Going on from last week’s blog, being forced into self-isolation with my mother has been interesting, to put it nicely.  I didn’t realise how much my mother’s daily occupation of socialising gave me much needed personal space. This personal space has contributed greatly to a (mostly) harmonious mother/daughter cohabitation. 

My relationship with my mother, or should I say smother, has always been a clash of two strong personalities.  My mother thinks she doesn’t play favourites, but she does and I am her in-your-face favourite. I’m surprised my siblings don’t resent me more than they justifiably already do.  As a child, I didn’t realise I was the favourite. This knowledge came as I tried to grow my own independence.  

My mother is now using me for her entertainment.  My mother and I are close but I have to be careful how much of my time I give her for if I give her an inch she doesn’t only take a mile, she will take advantage and try to take the whole highway.  Once, when I wasn’t able to work due to my illness, I decided to give my time to my mother as a birthday present. As I was broke and she was always begging me to come out with her and her friends (I don’t know why but my mother loves to show me off) I thought giving myself as a present for the day was cheap and smart. Five of her friends joined us for the day.  We started with morning tea, then shopping, lunch, a trip to the casino, then afternoon tea. My body couldn’t keep up. I begged her to take me home while she continued without me. After six hours my body was exhausted. For my mother, this was a normal jaunt with her friends, not just a birthday celebration day.
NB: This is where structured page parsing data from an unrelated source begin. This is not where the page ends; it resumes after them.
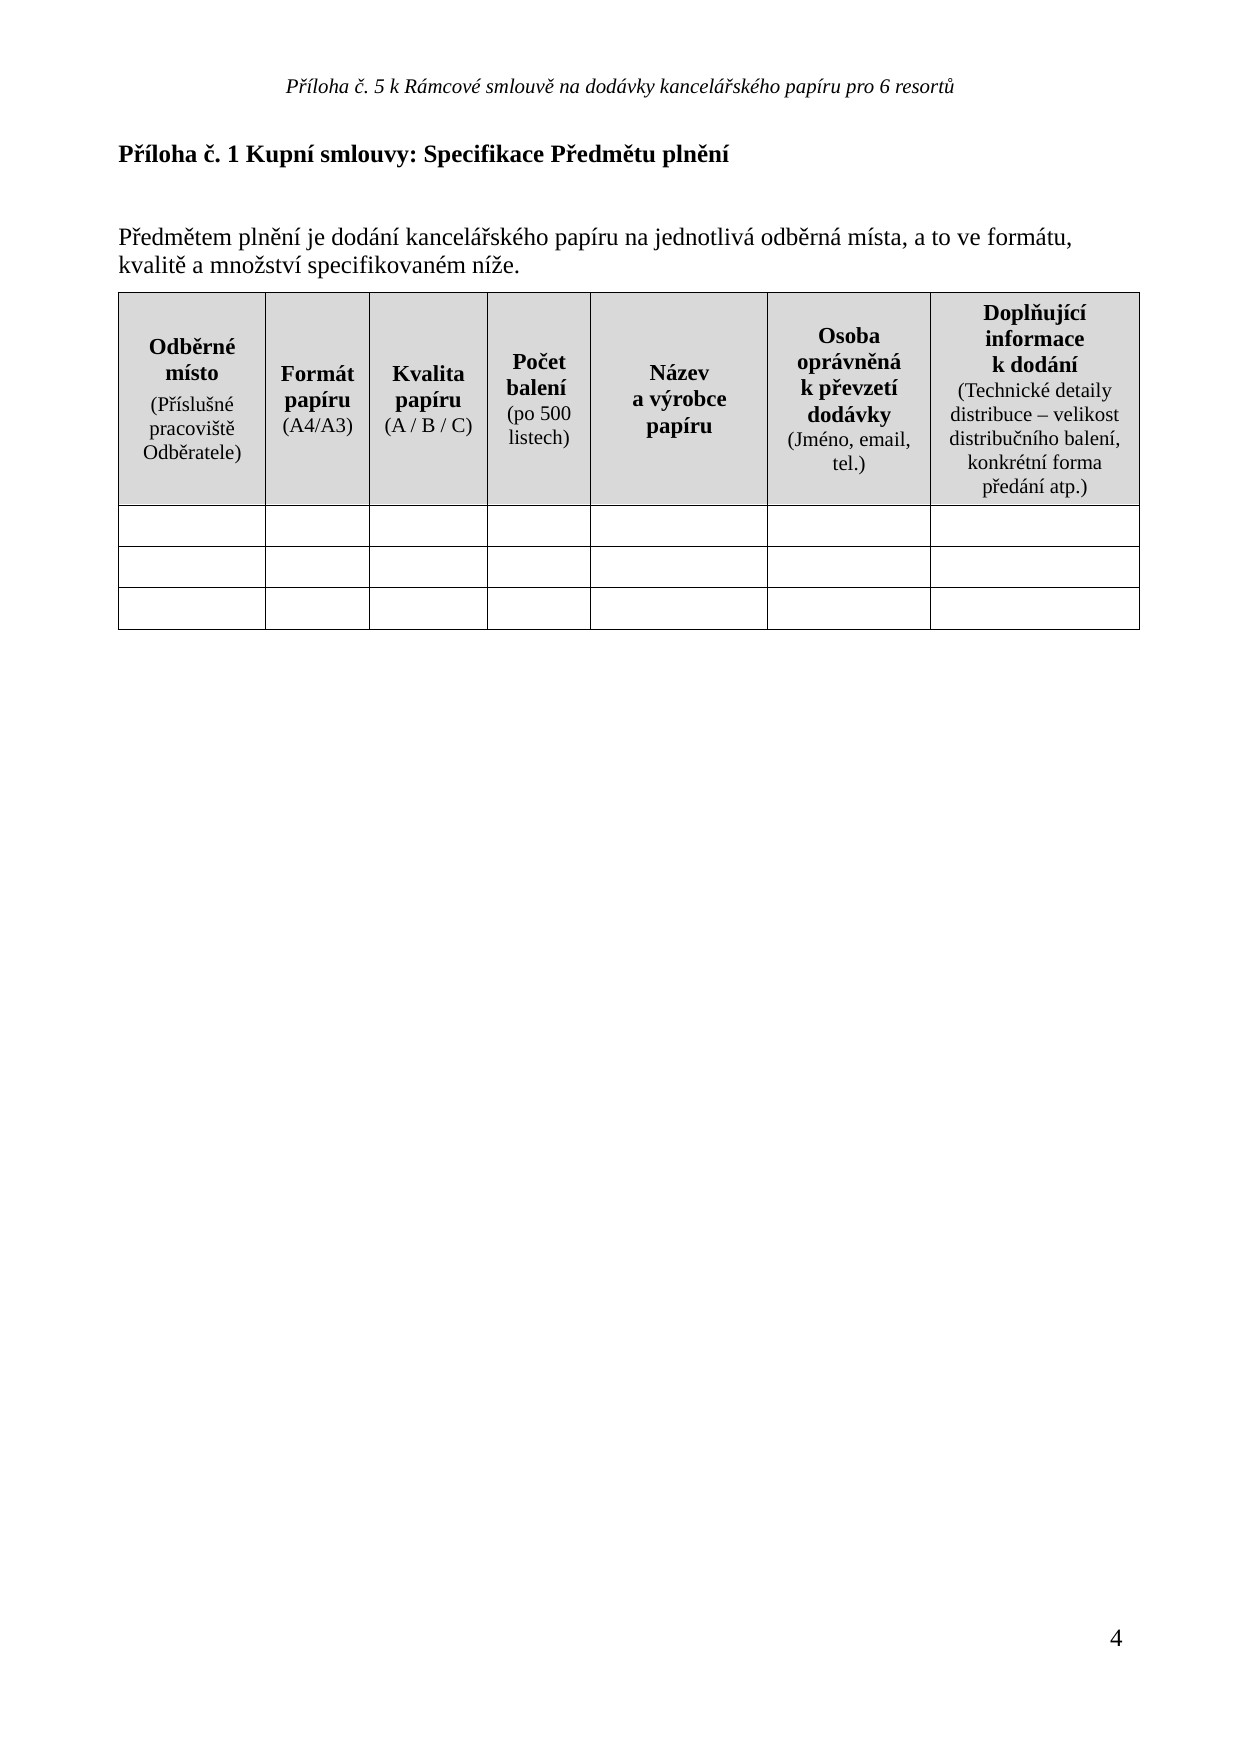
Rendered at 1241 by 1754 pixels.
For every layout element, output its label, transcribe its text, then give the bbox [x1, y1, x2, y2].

table_cell [370, 547, 487, 587]
table_cell [931, 547, 1139, 587]
table_header Název a výrobce papíru [591, 293, 767, 504]
table_cell [591, 506, 767, 546]
table_cell [768, 588, 930, 628]
table_cell [488, 588, 590, 628]
table_cell [266, 506, 369, 546]
table_cell [768, 506, 930, 546]
table_cell [119, 506, 265, 546]
table_header Osoba oprávněná k převzetí dodávky (Jméno, email, tel.) [768, 293, 930, 504]
table_cell [119, 588, 265, 628]
table_header Kvalita papíru (A / B / C) [370, 293, 487, 504]
table_cell [370, 588, 487, 628]
table_header Doplňující informace k dodání (Technické detaily distribuce – velikost distribučního balení, konkrétní forma předání atp.) [931, 293, 1139, 504]
table_cell [591, 588, 767, 628]
table_cell [119, 547, 265, 587]
table_cell [768, 547, 930, 587]
table_cell [488, 506, 590, 546]
text Příloha č. 1 Kupní smlouvy: Specifikace Předmětu plnění [118, 139, 1122, 168]
table_header Formát papíru (A4/A3) [266, 293, 369, 504]
table_cell [931, 588, 1139, 628]
table_cell [266, 547, 369, 587]
table_cell [591, 547, 767, 587]
table_cell [370, 506, 487, 546]
table_header Počet balení (po 500 listech) [488, 293, 590, 504]
table_header Odběrné místo (Příslušné pracoviště Odběratele) [119, 293, 265, 504]
table_cell [266, 588, 369, 628]
text Předmětem plnění je dodání kancelářského papíru na jednotlivá odběrná místa, a to ve formátu, kvalitě a množství specifikovaném níže. [118, 222, 1122, 279]
table_cell [488, 547, 590, 587]
table_cell [931, 506, 1139, 546]
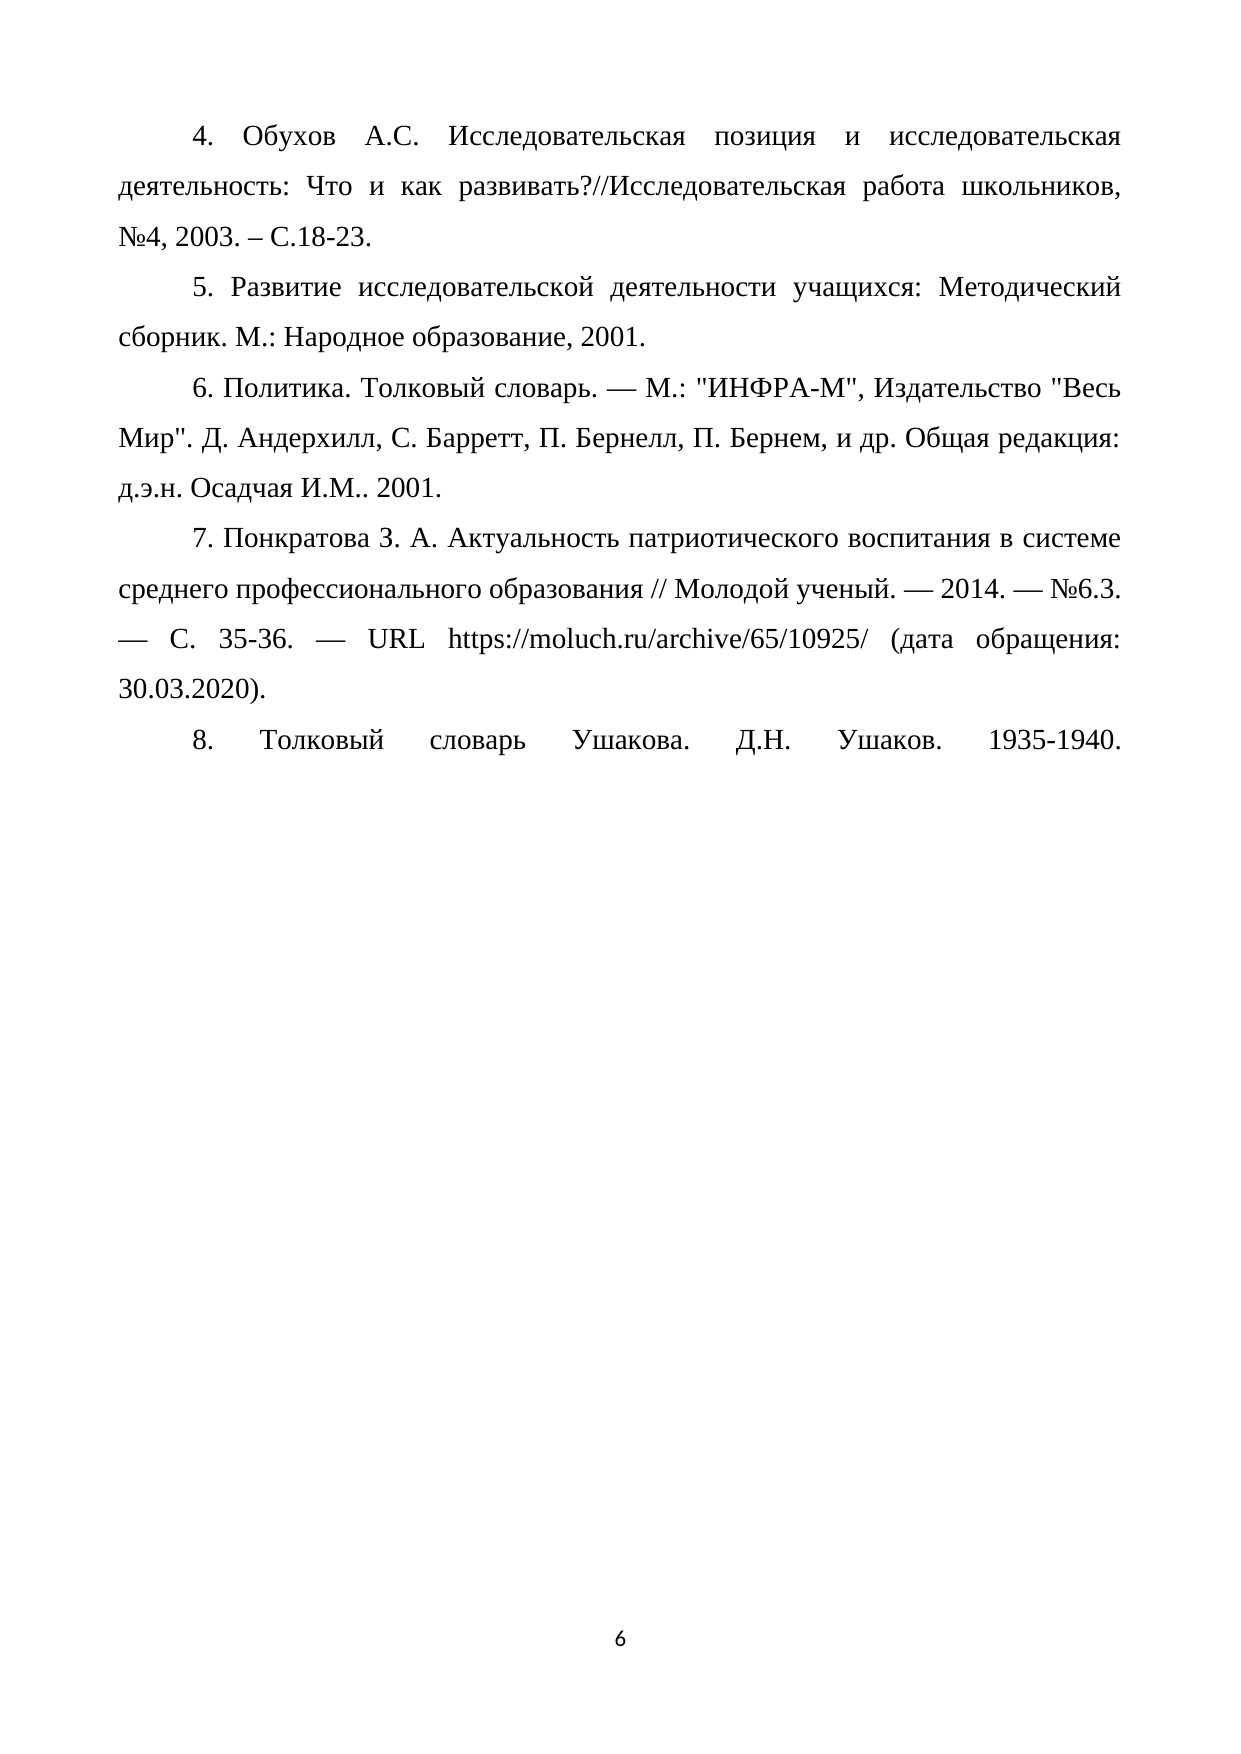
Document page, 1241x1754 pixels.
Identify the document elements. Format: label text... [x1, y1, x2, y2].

text 4. Обухов А.С. Исследовательская позиция и исследовательская деятельность: Что и как развивать?//Исследовательская работа школьников, №4, 2003. – С.18-23. [118, 118, 1122, 252]
text 7. Понкратова З. А. Актуальность патриотического воспитания в системе среднего профессионального образования // Молодой ученый. — 2014. — №6.3. — С. 35-36. — URL https://moluch.ru/archive/65/10925/ (дата обращения: 30.03.2020). [118, 521, 1122, 705]
text 6. Политика. Толковый словарь. — М.: "ИНФРА-М", Издательство "Весь Мир". Д. Андерхилл, С. Барретт, П. Бернелл, П. Бернем, и др. Общая редакция: д.э.н. Осадчая И.М.. 2001. [118, 370, 1122, 504]
text 5. Развитие исследовательской деятельности учащихся: Методический сборник. М.: Народное образование, 2001. [118, 269, 1122, 353]
text 8. Толковый словарь Ушакова. Д.Н. Ушаков. 1935-1940. [118, 722, 1122, 797]
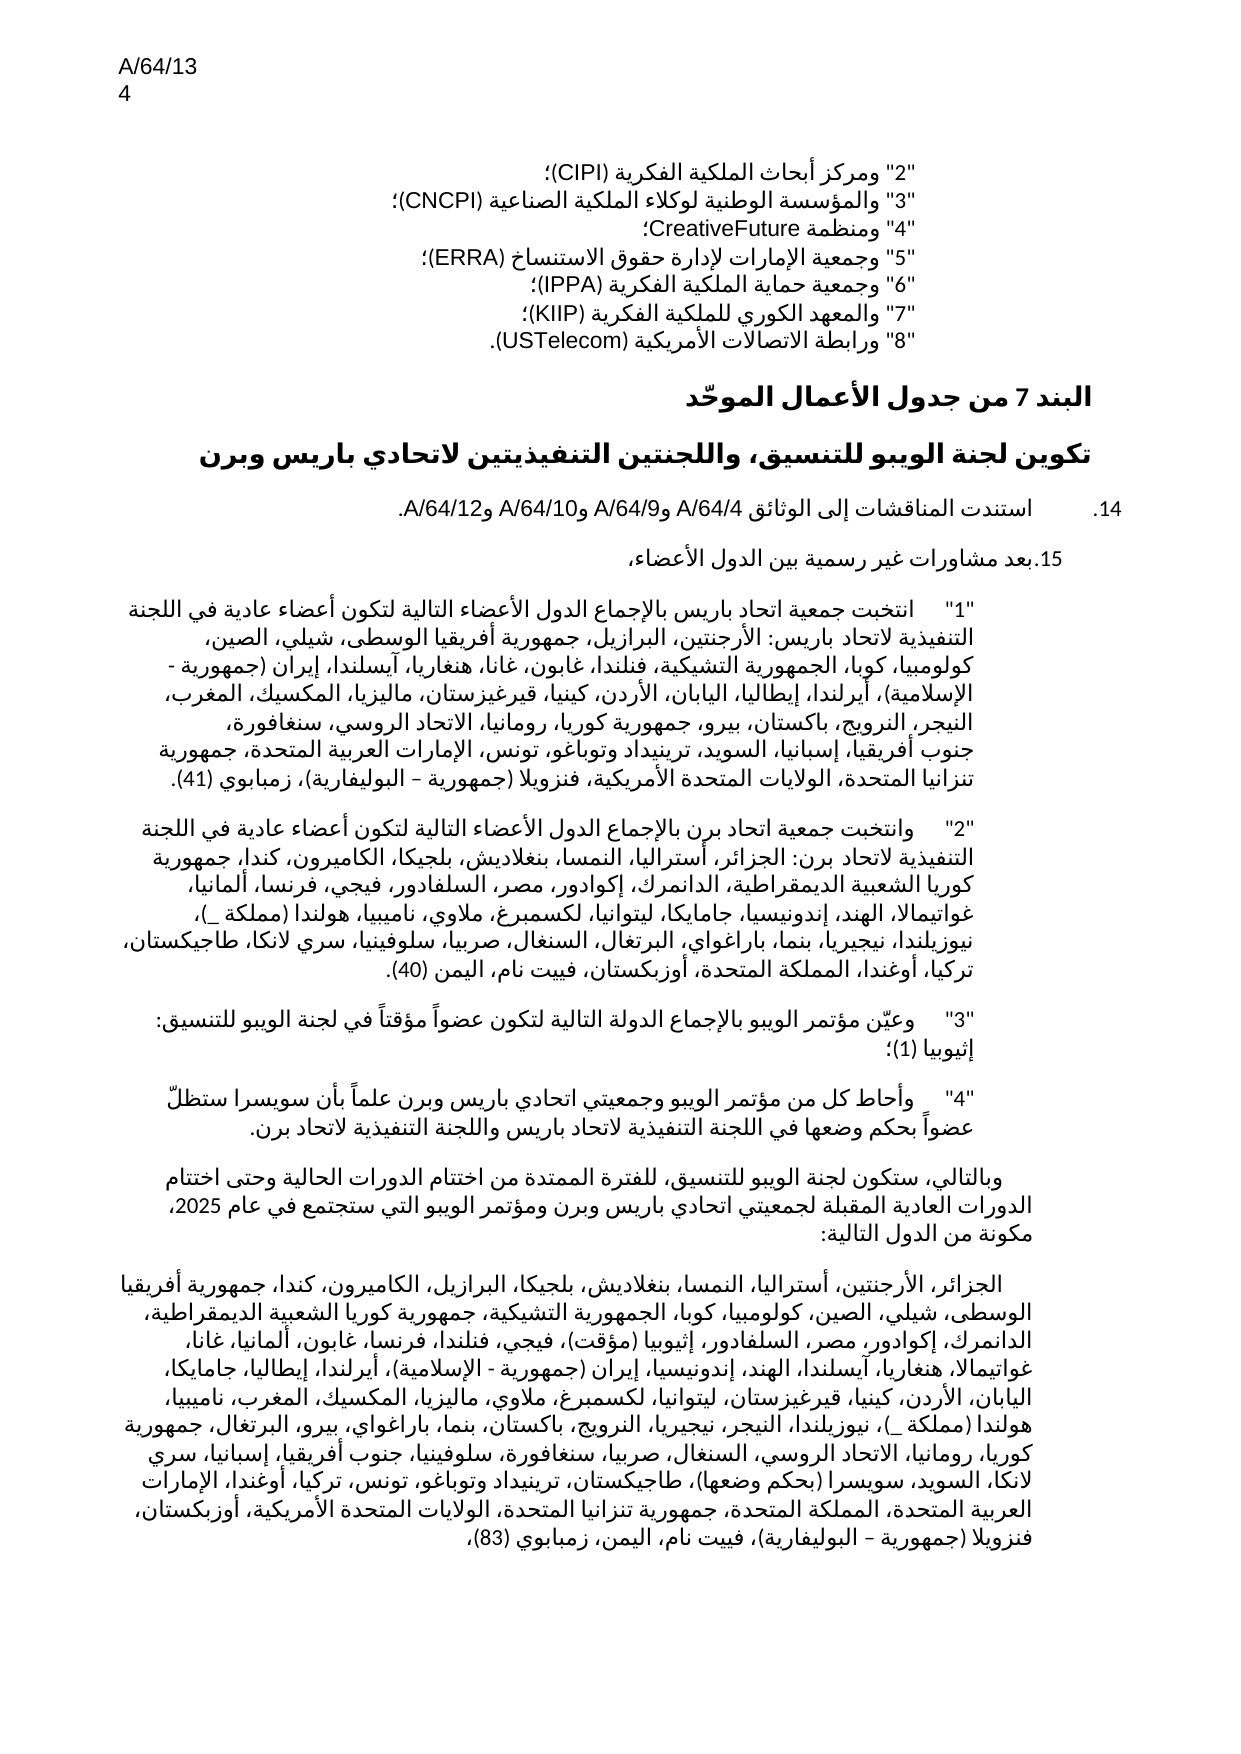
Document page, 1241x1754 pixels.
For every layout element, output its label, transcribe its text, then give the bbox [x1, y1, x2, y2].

text "5" وجمعية الإمارات لإدارة حقوق الاستنساخ (ERRA)؛ [118, 243, 916, 271]
text "4" وأحاط كل من مؤتمر الويبو وجمعيتي اتحادي باريس وبرن علماً بأن سويسرا ستظلّ عضواً بحكم وضعها في اللجنة التنفيذية لاتحاد باريس واللجنة التنفيذية لاتحاد برن. [118, 1084, 974, 1141]
text "4" ومنظمة CreativeFuture؛ [118, 214, 916, 243]
text "2" ومركز أبحاث الملكية الفكرية (CIPI)؛ [118, 158, 916, 187]
text استندت المناقشات إلى الوثائق A/64/4 وA/64/9 وA/64/10 وA/64/12. [118, 494, 1092, 522]
text البند 7 من جدول الأعمال الموحّد [118, 380, 1092, 413]
text "6" وجمعية حماية الملكية الفكرية (IPPA)؛ [118, 271, 916, 299]
text "1" انتخبت جمعية اتحاد باريس بالإجماع الدول الأعضاء التالية لتكون أعضاء عادية في اللجنة التنفيذية لاتحاد باريس: الأرجنتين، البرازيل، جمهورية أفريقيا الوسطى، شيلي، الصين، كولومبيا، كوبا، الجمهورية التشيكية، فنلندا، غابون، غانا، هنغاريا، آيسلندا، إيران (جمهورية - الإسلامية)، أيرلندا، إيطاليا، اليابان، الأردن، كينيا، قيرغيزستان، ماليزيا، المكسيك، المغرب، النيجر، النرويج، باكستان، بيرو، جمهورية كوريا، رومانيا، الاتحاد الروسي، سنغافورة، جنوب أفريقيا، إسبانيا، السويد، ترينيداد وتوباغو، تونس، الإمارات العربية المتحدة، جمهورية تنزانيا المتحدة، الولايات المتحدة الأمريكية، فنزويلا (جمهورية – البوليفارية)، زمبابوي (41). [118, 596, 974, 792]
text تكوين لجنة الويبو للتنسيق، واللجنتين التنفيذيتين لاتحادي باريس وبرن [118, 438, 1092, 471]
text وبالتالي، ستكون لجنة الويبو للتنسيق، للفترة الممتدة من اختتام الدورات الحالية وحتى اختتام الدورات العادية المقبلة لجمعيتي اتحادي باريس وبرن ومؤتمر الويبو التي ستجتمع في عام 2025، مكونة من الدول التالية: [118, 1163, 1033, 1248]
text "2" وانتخبت جمعية اتحاد برن بالإجماع الدول الأعضاء التالية لتكون أعضاء عادية في اللجنة التنفيذية لاتحاد برن: الجزائر، أستراليا، النمسا، بنغلاديش، بلجيكا، الكاميرون، كندا، جمهورية كوريا الشعبية الديمقراطية، الدانمرك، إكوادور، مصر، السلفادور، فيجي، فرنسا، ألمانيا، غواتيمالا، الهند، إندونيسيا، جامايكا، ليتوانيا، لكسمبرغ، ملاوي، ناميبيا، هولندا (مملكة _)، نيوزيلندا، نيجيريا، بنما، باراغواي، البرتغال، السنغال، صربيا، سلوفينيا، سري لانكا، طاجيكستان، تركيا، أوغندا، المملكة المتحدة، أوزبكستان، فييت نام، اليمن (40). [118, 814, 974, 983]
text الجزائر، الأرجنتين، أستراليا، النمسا، بنغلاديش، بلجيكا، البرازيل، الكاميرون، كندا، جمهورية أفريقيا الوسطى، شيلي، الصين، كولومبيا، كوبا، الجمهورية التشيكية، جمهورية كوريا الشعبية الديمقراطية، الدانمرك، إكوادور، مصر، السلفادور، إثيوبيا (مؤقت)، فيجي، فنلندا، فرنسا، غابون، ألمانيا، غانا، غواتيمالا، هنغاريا، آيسلندا، الهند، إندونيسيا، إيران (جمهورية - الإسلامية)، أيرلندا، إيطاليا، جامايكا، اليابان، الأردن، كينيا، قيرغيزستان، ليتوانيا، لكسمبرغ، ملاوي، ماليزيا، المكسيك، المغرب، ناميبيا، هولندا (مملكة _)، نيوزيلندا، النيجر، نيجيريا، النرويج، باكستان، بنما، باراغواي، بيرو، البرتغال، جمهورية كوريا، رومانيا، الاتحاد الروسي، السنغال، صربيا، سنغافورة، سلوفينيا، جنوب أفريقيا، إسبانيا، سري لانكا، السويد، سويسرا (بحكم وضعها)، طاجيكستان، ترينيداد وتوباغو، تونس، تركيا، أوغندا، الإمارات العربية المتحدة، المملكة المتحدة، جمهورية تنزانيا المتحدة، الولايات المتحدة الأمريكية، أوزبكستان، فنزويلا (جمهورية – البوليفارية)، فييت نام، اليمن، زمبابوي (83)، [118, 1271, 1033, 1551]
text "8" ورابطة الاتصالات الأمريكية (USTelecom). [118, 327, 915, 355]
text "7" والمعهد الكوري للملكية الفكرية (KIIP)؛ [118, 299, 916, 327]
text "3" والمؤسسة الوطنية لوكلاء الملكية الصناعية (CNCPI)؛ [118, 187, 916, 214]
text بعد مشاورات غير رسمية بين الدول الأعضاء، [118, 544, 1033, 573]
text "3" وعيّن مؤتمر الويبو بالإجماع الدولة التالية لتكون عضواً مؤقتاً في لجنة الويبو للتنسيق: إثيوبيا (1)؛ [118, 1006, 974, 1062]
In the current crisis, there has arisen some practical considerations for surviving self-imposed isolation.  For example, feeding oneself. I’ve never wanted to learn to cook. My mother is not only is a great cook but also loves to cook.  My mother finds cooking therapeutic and even chose it as a profession. She did not pass this gene onto me as I hate cooking. I find it a chore and can happily live off sandwiches.  Though I know I’ll regret it one day I’ve refused all her efforts to coax me to learn from her, maybe because she yells at me a lot when teaching. I’m crap at cooking and I know it. She says it’s imperative that I learn now for when she won’t be around.  Even though we truly believe and hope the current crises will pass without either one of us being affected I jokingly asked, “you mean like in two to three weeks?”

Celia Capace - Vafanculo

 “Vafanculo”, she laughingly replied, simultaneously gesturing with her fist.  They say laughter is the best medicine. Though it’s only been one week if this coronavirus crisis causes us to stay self-isolated for too long one of us might end up dead and it won’t be due to a virus.